I only have booked a Worldmark unit once.  I have only tried to once, and got what I wanted for a week in the VIP discount period (Indio).  If you are a Club Wyndham Plus member, that is easy enough to check, go to the Worldmark resorts and check availably.  If short term availability is there for the resorts you want than that suggests there is plenty.


----------



## BocaBum99 (Nov 17, 2012)

lcml11 said:


> I only have booked a Worldmark unit once.  I have only tried to once, and got what I wanted for a week in the VIP discount period (Indio).  If you are a Club Wyndham Plus member, that is easy enough to check, go to the Worldmark resorts and check availably.  If short term availability is there for the resorts you want than that suggests there is plenty.



That is what you are worried about?  Do you realize that the amount of WorldMark inventory that you have access to via Club Wyndham Plus is very limited?

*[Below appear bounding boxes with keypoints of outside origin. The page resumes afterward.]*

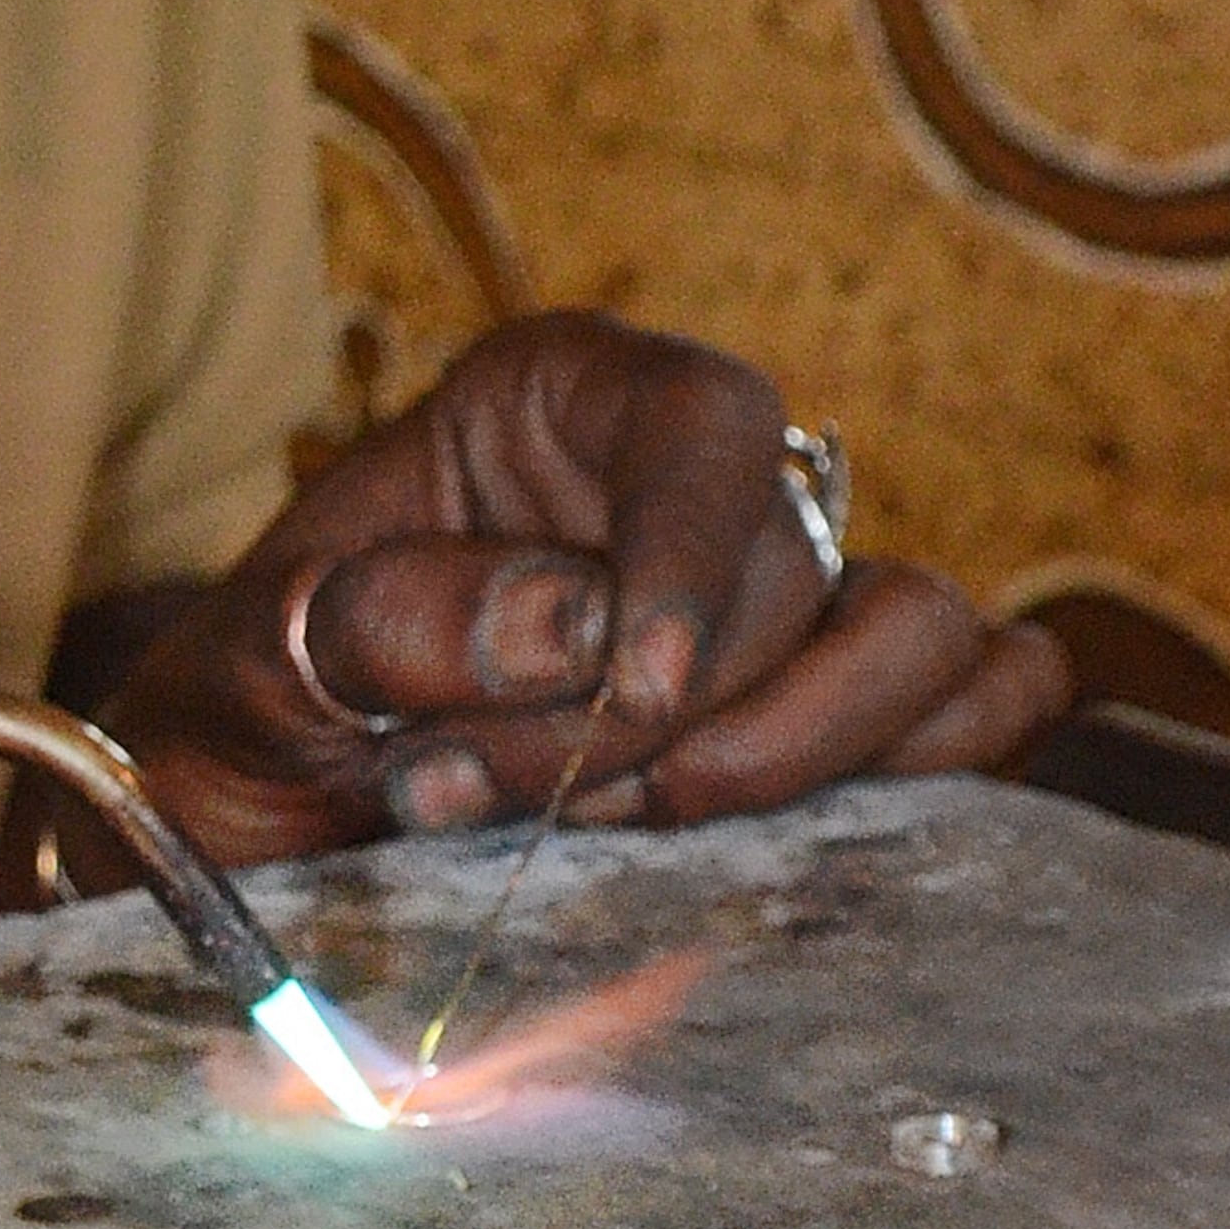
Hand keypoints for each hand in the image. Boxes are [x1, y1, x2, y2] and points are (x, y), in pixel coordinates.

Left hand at [65, 313, 1067, 871]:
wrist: (254, 821)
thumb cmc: (250, 708)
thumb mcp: (257, 658)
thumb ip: (392, 624)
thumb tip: (581, 627)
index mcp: (557, 399)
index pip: (702, 426)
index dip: (695, 557)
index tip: (638, 691)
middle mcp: (689, 478)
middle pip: (797, 570)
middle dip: (661, 720)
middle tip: (497, 799)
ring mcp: (780, 593)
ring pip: (922, 637)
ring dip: (789, 756)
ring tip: (608, 819)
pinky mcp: (835, 702)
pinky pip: (979, 702)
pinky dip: (926, 766)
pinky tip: (766, 829)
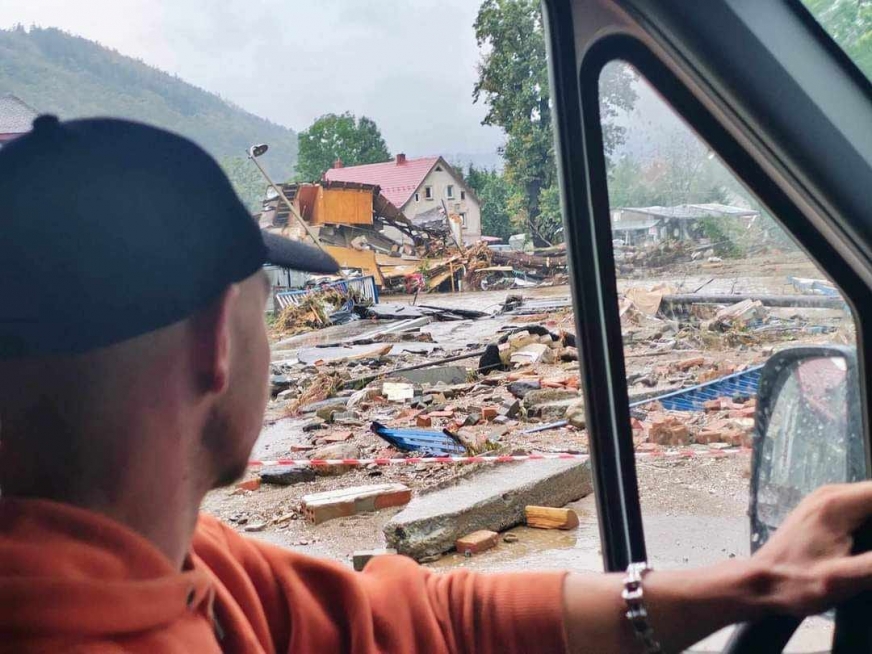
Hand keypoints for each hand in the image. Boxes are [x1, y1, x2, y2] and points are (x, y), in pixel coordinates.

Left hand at [751, 481, 871, 615]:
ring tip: (868, 556)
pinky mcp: (822, 512)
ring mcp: (824, 501)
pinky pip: (859, 510)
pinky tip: (866, 551)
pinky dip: (868, 526)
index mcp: (837, 504)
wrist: (760, 583)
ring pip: (870, 503)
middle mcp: (830, 494)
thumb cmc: (795, 582)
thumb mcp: (844, 578)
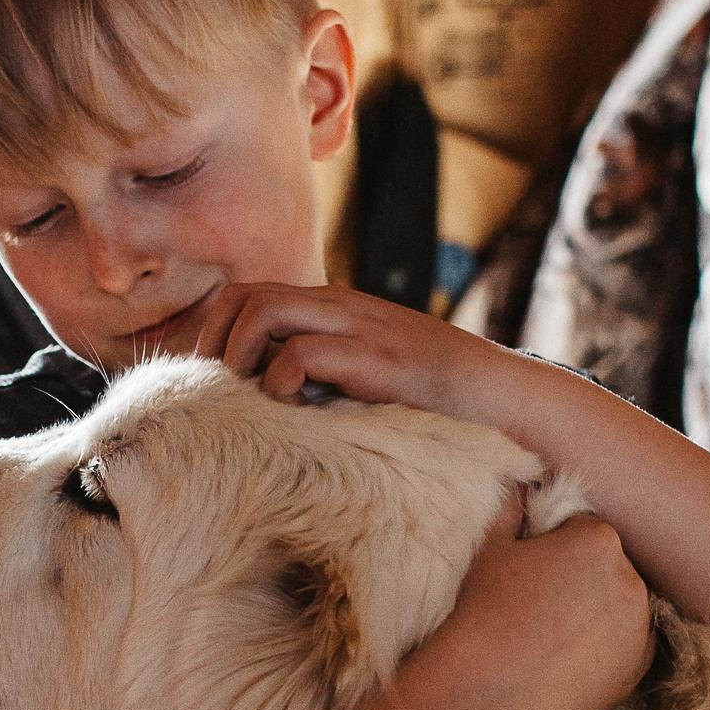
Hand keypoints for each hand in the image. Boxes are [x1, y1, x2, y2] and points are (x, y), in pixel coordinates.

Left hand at [190, 281, 511, 425]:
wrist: (502, 398)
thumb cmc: (430, 399)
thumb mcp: (363, 377)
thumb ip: (320, 376)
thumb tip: (258, 404)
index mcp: (332, 309)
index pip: (246, 296)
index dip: (214, 335)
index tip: (207, 384)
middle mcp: (339, 307)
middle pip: (242, 294)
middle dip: (214, 343)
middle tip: (215, 394)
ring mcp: (358, 327)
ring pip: (263, 310)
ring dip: (240, 357)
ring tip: (247, 402)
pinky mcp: (375, 359)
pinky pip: (300, 354)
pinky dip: (279, 385)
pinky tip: (290, 414)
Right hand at [429, 506, 655, 709]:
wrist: (487, 693)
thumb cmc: (483, 614)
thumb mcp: (491, 550)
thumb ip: (511, 509)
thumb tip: (516, 482)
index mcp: (598, 539)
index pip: (582, 532)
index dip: (553, 551)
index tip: (529, 577)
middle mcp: (631, 578)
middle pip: (608, 568)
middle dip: (581, 580)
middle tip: (539, 609)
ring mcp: (640, 625)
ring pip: (621, 606)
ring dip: (598, 612)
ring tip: (552, 637)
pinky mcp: (640, 667)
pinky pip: (629, 645)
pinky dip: (608, 648)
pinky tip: (569, 659)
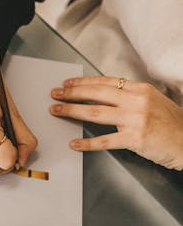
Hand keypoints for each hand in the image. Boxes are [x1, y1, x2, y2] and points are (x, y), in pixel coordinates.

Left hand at [50, 76, 182, 169]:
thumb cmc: (170, 123)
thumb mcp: (152, 101)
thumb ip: (129, 97)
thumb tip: (102, 95)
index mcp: (140, 89)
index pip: (104, 82)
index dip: (83, 82)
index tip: (67, 83)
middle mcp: (136, 101)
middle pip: (96, 94)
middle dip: (72, 93)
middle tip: (55, 94)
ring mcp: (135, 119)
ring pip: (95, 113)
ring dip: (72, 111)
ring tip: (57, 111)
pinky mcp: (134, 138)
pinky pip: (105, 141)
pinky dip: (87, 143)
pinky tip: (74, 143)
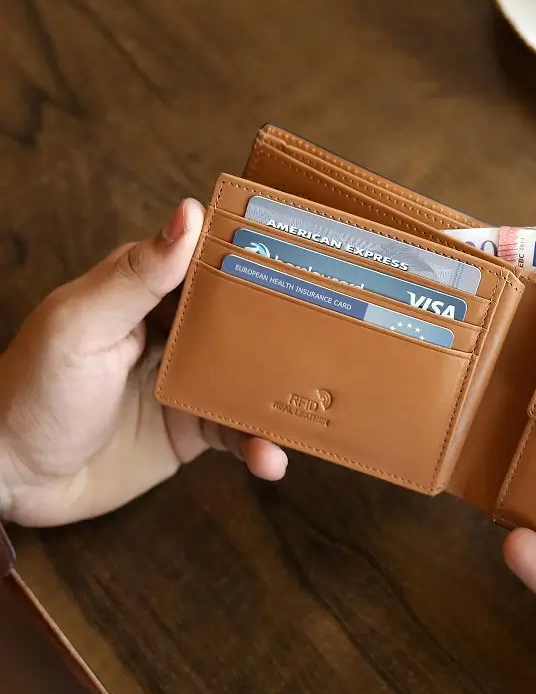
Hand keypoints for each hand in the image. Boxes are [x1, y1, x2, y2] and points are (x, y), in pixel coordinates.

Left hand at [0, 200, 287, 526]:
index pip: (218, 260)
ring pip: (257, 379)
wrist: (14, 480)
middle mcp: (179, 331)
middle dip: (296, 326)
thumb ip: (136, 275)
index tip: (316, 254)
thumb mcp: (81, 325)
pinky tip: (270, 461)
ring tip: (310, 414)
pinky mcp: (196, 429)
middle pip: (251, 319)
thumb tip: (189, 213)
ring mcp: (192, 381)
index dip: (265, 255)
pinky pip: (242, 431)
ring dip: (285, 396)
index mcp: (151, 290)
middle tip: (344, 332)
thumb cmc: (31, 391)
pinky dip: (261, 445)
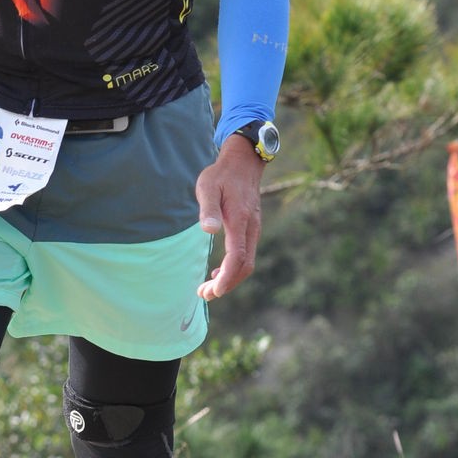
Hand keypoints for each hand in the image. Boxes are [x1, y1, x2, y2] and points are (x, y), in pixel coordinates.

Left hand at [195, 135, 264, 299]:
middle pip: (244, 266)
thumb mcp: (208, 187)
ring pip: (246, 263)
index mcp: (239, 220)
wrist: (243, 162)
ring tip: (208, 289)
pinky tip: (218, 272)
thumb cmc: (221, 175)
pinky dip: (233, 269)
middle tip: (204, 294)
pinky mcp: (252, 229)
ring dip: (229, 279)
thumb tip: (209, 231)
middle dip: (226, 284)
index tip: (213, 291)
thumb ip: (208, 209)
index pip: (237, 257)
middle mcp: (251, 228)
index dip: (227, 277)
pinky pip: (246, 255)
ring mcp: (253, 229)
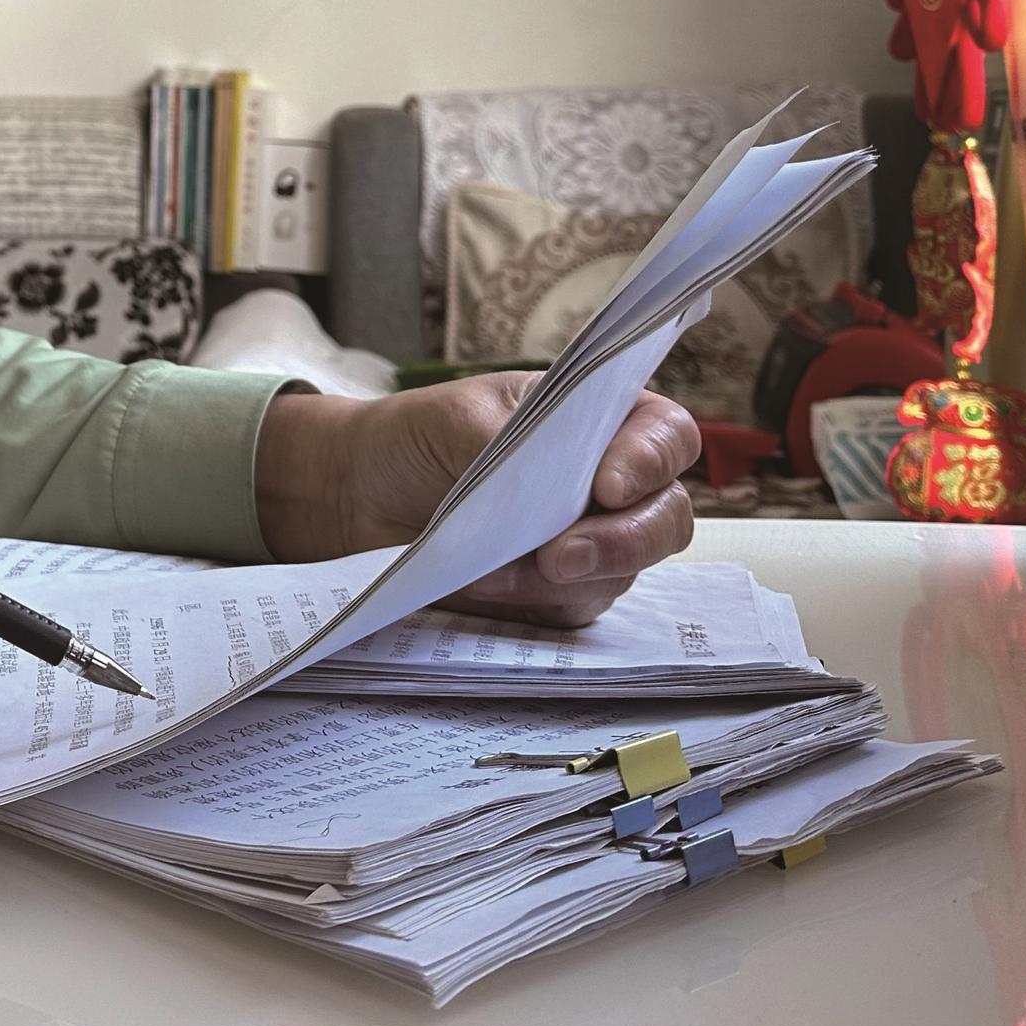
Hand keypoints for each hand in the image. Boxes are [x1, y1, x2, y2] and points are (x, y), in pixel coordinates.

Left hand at [252, 374, 698, 626]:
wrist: (360, 494)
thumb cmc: (417, 437)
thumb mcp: (454, 417)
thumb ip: (506, 443)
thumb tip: (542, 478)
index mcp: (598, 419)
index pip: (664, 436)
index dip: (651, 461)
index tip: (608, 486)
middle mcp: (609, 484)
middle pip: (665, 517)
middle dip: (623, 541)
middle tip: (561, 555)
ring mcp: (591, 541)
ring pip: (623, 571)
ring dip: (566, 577)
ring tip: (498, 569)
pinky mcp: (560, 593)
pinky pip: (574, 608)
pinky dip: (532, 600)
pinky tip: (485, 584)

If you want access to WorldMark inventory, all you need to do is post a message on wmowners.com saying you want to do a trade for your Wyndham points.  You will have access to virually anything in WorldMark and direct exchange is a feature that Wyndham can't take away.   So, it doesn't matter who manages WorldMark the Club or who owns the right to sell inventory.


----------



## CraigWMF (Nov 17, 2012)

WorldMark is a huge cash cow for WYN.   I can't see them selling out.   TravelShare has generated a ton of extra cash for WYN.   They would have to be offered a very generous price to sell the Mgt contract.   The current WYN controlled WM Board will continue to award the contract to WYN.   This will be interesting to follow.


----------



## Rent_Share (Nov 17, 2012)

It's pure lies from the sleaziest timeshare salesmen in the industry (DRI) except Westgate

Let it die


----------



## EAM (Dec 12, 2012)

*Worldmark Resorts and Club Wyndham Plus - merging?*

I just noticed that several Worldmark resorts including Indio are now labeled as Club Wyndham Plus (no mention of Worldmark at all) in the WVO online directory.  E.g. the Indio resort is now called Wyndham Indio.   These resorts are now listed as managed by Wyndham.

What are the consequences of these change?


----------



## CO skier (Dec 12, 2012)

EAM said:


> I just noticed that several Worldmark resorts including Indio are now labeled as Club Wyndham Plus (no mention of Worldmark at all) in the WVO online directory.  E.g. the Indio resort is now called Wyndham Indio.   These resorts are now listed as managed by Wyndham.
> 
> What are the consequences of these change?



See this thread:

http://www.tugbbs.com/forums/showthread.php?t=182377


----------



## EAM (Dec 12, 2012)

CO skier said:


> See this thread:
> 
> http://www.tugbbs.com/forums/showthread.php?t=182377



Thank  you very much!  I missed the original thread.


----------